_RECORDS SHOWN_

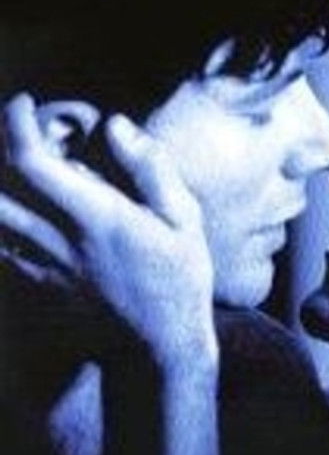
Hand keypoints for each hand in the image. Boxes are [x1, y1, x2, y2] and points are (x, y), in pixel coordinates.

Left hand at [0, 93, 216, 369]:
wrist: (160, 349)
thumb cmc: (181, 281)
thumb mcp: (185, 221)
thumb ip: (151, 168)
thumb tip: (115, 124)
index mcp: (97, 218)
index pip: (31, 163)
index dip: (18, 124)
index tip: (27, 105)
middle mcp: (60, 240)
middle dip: (0, 149)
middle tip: (21, 137)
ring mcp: (43, 265)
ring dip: (0, 186)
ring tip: (20, 170)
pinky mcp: (38, 284)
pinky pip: (2, 246)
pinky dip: (4, 220)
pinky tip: (23, 210)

_ACTION ITEM_
Search the records for the word "thumb" and copy every line where it occurs.

_ANSWER BOX_
thumb cmc: (181, 281)
thumb mcp: (185, 221)
thumb ip: (151, 168)
thumb tip: (115, 124)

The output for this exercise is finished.